▸ **TO DO**
Nothing but an exact repeat of the entries below should appear in your answer.

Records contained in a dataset
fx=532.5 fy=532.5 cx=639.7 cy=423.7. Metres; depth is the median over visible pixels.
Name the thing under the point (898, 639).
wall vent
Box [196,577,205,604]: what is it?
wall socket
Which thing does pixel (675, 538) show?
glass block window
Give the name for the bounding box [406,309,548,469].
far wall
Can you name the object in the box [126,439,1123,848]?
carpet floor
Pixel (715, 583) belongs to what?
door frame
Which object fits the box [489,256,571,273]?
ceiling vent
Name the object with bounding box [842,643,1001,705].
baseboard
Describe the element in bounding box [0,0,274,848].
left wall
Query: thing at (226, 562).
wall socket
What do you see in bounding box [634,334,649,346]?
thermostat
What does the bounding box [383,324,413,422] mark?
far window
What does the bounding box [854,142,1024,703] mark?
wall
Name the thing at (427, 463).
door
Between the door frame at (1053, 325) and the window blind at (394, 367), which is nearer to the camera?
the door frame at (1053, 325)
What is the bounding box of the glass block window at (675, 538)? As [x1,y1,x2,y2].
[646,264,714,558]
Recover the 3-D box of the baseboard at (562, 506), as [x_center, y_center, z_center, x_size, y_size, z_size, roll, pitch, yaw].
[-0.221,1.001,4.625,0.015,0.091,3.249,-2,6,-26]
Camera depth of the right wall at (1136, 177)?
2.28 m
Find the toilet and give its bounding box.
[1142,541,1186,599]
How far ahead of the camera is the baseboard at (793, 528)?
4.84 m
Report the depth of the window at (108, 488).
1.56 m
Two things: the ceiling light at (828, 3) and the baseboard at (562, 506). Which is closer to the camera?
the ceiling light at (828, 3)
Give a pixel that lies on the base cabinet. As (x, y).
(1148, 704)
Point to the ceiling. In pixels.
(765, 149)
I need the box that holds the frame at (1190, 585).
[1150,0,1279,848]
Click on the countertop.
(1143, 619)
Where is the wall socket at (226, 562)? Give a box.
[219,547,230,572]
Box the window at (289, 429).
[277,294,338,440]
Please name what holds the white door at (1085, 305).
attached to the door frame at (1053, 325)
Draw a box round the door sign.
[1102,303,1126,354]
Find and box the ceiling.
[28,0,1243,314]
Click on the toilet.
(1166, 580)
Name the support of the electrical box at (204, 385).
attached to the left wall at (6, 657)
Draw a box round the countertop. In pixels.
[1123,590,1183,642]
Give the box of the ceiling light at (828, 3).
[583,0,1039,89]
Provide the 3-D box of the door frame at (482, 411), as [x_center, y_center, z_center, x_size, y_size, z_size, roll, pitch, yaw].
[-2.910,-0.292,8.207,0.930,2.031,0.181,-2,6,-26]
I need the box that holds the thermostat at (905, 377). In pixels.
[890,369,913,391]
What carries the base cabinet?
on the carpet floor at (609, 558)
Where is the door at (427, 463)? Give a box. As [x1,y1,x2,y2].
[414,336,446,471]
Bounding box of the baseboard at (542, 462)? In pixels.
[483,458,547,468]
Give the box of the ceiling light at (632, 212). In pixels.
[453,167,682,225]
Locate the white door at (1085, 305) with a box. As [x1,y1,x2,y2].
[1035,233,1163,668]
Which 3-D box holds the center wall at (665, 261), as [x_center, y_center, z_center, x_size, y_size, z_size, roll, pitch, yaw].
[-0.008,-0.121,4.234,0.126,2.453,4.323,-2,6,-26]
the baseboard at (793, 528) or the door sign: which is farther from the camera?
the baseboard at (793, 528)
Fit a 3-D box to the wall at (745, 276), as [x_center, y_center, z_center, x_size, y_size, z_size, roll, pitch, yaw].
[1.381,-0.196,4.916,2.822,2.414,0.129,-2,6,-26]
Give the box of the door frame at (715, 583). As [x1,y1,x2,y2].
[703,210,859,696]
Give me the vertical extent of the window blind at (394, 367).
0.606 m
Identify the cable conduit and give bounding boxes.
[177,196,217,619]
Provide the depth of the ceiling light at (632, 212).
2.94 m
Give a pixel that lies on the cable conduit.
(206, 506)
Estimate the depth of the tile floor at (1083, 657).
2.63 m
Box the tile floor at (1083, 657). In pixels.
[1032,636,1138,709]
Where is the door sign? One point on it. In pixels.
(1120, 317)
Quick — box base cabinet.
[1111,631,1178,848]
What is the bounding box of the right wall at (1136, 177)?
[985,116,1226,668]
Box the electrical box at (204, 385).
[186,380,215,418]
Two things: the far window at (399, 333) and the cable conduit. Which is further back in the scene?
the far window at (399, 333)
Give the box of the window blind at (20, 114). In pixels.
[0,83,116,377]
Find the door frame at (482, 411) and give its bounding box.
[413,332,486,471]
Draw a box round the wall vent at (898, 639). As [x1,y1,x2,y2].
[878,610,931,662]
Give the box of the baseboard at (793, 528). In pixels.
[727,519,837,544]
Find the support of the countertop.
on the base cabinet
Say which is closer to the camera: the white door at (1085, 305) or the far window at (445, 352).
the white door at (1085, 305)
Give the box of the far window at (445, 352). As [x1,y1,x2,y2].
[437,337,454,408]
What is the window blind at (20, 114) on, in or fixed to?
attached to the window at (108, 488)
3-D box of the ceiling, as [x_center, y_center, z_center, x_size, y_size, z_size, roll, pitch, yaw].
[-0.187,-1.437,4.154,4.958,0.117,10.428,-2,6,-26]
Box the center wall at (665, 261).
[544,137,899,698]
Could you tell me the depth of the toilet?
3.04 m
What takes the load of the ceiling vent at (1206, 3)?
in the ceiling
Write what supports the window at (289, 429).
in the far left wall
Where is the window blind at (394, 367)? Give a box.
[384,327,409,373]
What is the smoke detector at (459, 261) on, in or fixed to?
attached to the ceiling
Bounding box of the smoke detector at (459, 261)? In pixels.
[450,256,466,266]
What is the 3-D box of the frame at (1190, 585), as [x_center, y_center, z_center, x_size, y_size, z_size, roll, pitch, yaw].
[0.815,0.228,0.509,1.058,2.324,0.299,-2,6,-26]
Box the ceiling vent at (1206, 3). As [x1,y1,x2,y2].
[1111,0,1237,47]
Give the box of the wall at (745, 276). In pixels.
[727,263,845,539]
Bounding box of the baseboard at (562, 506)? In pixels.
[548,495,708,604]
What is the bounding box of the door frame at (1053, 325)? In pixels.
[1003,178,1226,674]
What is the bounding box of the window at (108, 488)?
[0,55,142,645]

▸ **TASK RESULT**
fx=532.5 fy=532.5 cx=639.7 cy=423.7. Metres; depth is the median over visible pixels.
Name the thing under the point (898, 639).
wall vent
Box [196,577,205,604]: what is it?
wall socket
Which thing does pixel (675, 538) show?
glass block window
Give the name for the bounding box [406,309,548,469].
far wall
Can you name the object in the box [126,439,1123,848]?
carpet floor
Pixel (715, 583) belongs to what?
door frame
Which object fits the box [489,256,571,273]?
ceiling vent
Name the object with bounding box [842,643,1001,705].
baseboard
Describe the element in bounding box [0,0,274,848].
left wall
Query: thing at (226, 562).
wall socket
What do you see in bounding box [634,334,649,346]?
thermostat
What does the bounding box [383,324,413,422] mark?
far window
What does the bounding box [854,142,1024,703] mark?
wall
Name the thing at (427, 463).
door
Between the door frame at (1053, 325) and the window blind at (394, 367), which is nearer to the camera?
the door frame at (1053, 325)
What is the bounding box of the glass block window at (675, 538)? As [x1,y1,x2,y2].
[646,264,714,558]
Recover the 3-D box of the baseboard at (562, 506), as [x_center, y_center, z_center, x_size, y_size, z_size, roll, pitch, yaw].
[-0.221,1.001,4.625,0.015,0.091,3.249,-2,6,-26]
Camera depth of the right wall at (1136, 177)?
2.28 m
Find the toilet and give its bounding box.
[1142,541,1186,599]
How far ahead of the camera is the baseboard at (793, 528)?
4.84 m
Report the depth of the window at (108, 488).
1.56 m
Two things: the ceiling light at (828, 3) and the baseboard at (562, 506). Which is closer to the camera?
the ceiling light at (828, 3)
Give a pixel that lies on the base cabinet. As (x, y).
(1148, 704)
Point to the ceiling. In pixels.
(765, 149)
I need the box that holds the frame at (1190, 585).
[1150,0,1279,848]
Click on the countertop.
(1143, 619)
Where is the wall socket at (226, 562)? Give a box.
[219,547,230,572]
Box the window at (289, 429).
[277,294,338,440]
Please name what holds the white door at (1085, 305).
attached to the door frame at (1053, 325)
Draw a box round the door sign.
[1102,303,1126,354]
Find and box the ceiling.
[28,0,1243,314]
Click on the toilet.
(1166, 580)
Name the support of the electrical box at (204, 385).
attached to the left wall at (6, 657)
Draw a box round the countertop. In pixels.
[1123,590,1183,642]
Give the box of the ceiling light at (828, 3).
[583,0,1039,89]
Provide the 3-D box of the door frame at (482, 411), as [x_center, y_center, z_center, x_size, y_size, z_size, roll, pitch, yaw].
[-2.910,-0.292,8.207,0.930,2.031,0.181,-2,6,-26]
I need the box that holds the thermostat at (905, 377). In pixels.
[890,369,913,391]
What carries the base cabinet?
on the carpet floor at (609, 558)
Where is the door at (427, 463)? Give a box. As [x1,y1,x2,y2].
[414,336,446,471]
Bounding box of the baseboard at (542, 462)? In pixels.
[483,458,547,468]
Give the box of the ceiling light at (632, 212). In pixels.
[453,167,682,225]
Locate the white door at (1085, 305) with a box. As [x1,y1,x2,y2].
[1035,233,1163,668]
Which 3-D box holds the center wall at (665, 261), as [x_center, y_center, z_center, x_size, y_size, z_size, roll, pitch, yaw].
[-0.008,-0.121,4.234,0.126,2.453,4.323,-2,6,-26]
the baseboard at (793, 528) or the door sign: which is farther from the camera?
the baseboard at (793, 528)
Fit a 3-D box to the wall at (745, 276), as [x_center, y_center, z_center, x_size, y_size, z_size, roll, pitch, yaw].
[1.381,-0.196,4.916,2.822,2.414,0.129,-2,6,-26]
Give the box of the door frame at (715, 583). As [x1,y1,x2,y2].
[703,210,859,696]
Give me the vertical extent of the window blind at (394, 367).
0.606 m
Identify the cable conduit and give bounding boxes.
[177,196,217,619]
Provide the depth of the ceiling light at (632, 212).
2.94 m
Give a pixel that lies on the cable conduit.
(206, 506)
Estimate the depth of the tile floor at (1083, 657).
2.63 m
Box the tile floor at (1083, 657). In pixels.
[1032,636,1138,709]
Where is the door sign? One point on it. In pixels.
(1120, 317)
Quick — box base cabinet.
[1111,631,1178,848]
What is the bounding box of the right wall at (1136, 177)?
[985,116,1226,668]
Box the electrical box at (204, 385).
[186,380,215,418]
Two things: the far window at (399, 333) and the cable conduit. Which is further back in the scene?
the far window at (399, 333)
Give the box of the window blind at (20, 114). In pixels.
[0,83,116,377]
Find the door frame at (482, 411) and give its bounding box.
[413,332,486,471]
Draw a box round the wall vent at (898, 639). As [x1,y1,x2,y2].
[878,610,931,662]
Give the box of the baseboard at (793, 528). In pixels.
[727,519,837,544]
Find the support of the countertop.
on the base cabinet
Say which is closer to the camera: the white door at (1085, 305) or the far window at (445, 352).
the white door at (1085, 305)
Give the box of the far window at (445, 352). As [x1,y1,x2,y2].
[437,337,454,408]
What is the window blind at (20, 114) on, in or fixed to?
attached to the window at (108, 488)
3-D box of the ceiling, as [x_center, y_center, z_center, x_size, y_size, z_size, roll, pitch, yaw].
[-0.187,-1.437,4.154,4.958,0.117,10.428,-2,6,-26]
Box the center wall at (665, 261).
[544,137,899,698]
Could you tell me the depth of the toilet?
3.04 m
What takes the load of the ceiling vent at (1206, 3)?
in the ceiling
Write what supports the window at (289, 429).
in the far left wall
Where is the window blind at (394, 367)? Give a box.
[384,327,409,373]
What is the smoke detector at (459, 261) on, in or fixed to?
attached to the ceiling
Bounding box of the smoke detector at (459, 261)? In pixels.
[450,256,466,266]
What is the 3-D box of the frame at (1190, 585), as [x_center, y_center, z_center, x_size, y_size, z_size, roll, pitch, yaw].
[0.815,0.228,0.509,1.058,2.324,0.299,-2,6,-26]
Box the ceiling vent at (1206, 3). As [x1,y1,x2,y2].
[1111,0,1237,47]
Give the box of the wall at (745, 276). In pixels.
[727,263,845,539]
Bounding box of the baseboard at (562, 506)? In pixels.
[548,495,708,604]
What is the bounding box of the door frame at (1053, 325)? In pixels.
[1003,178,1226,674]
What is the bounding box of the window at (108, 488)?
[0,55,142,645]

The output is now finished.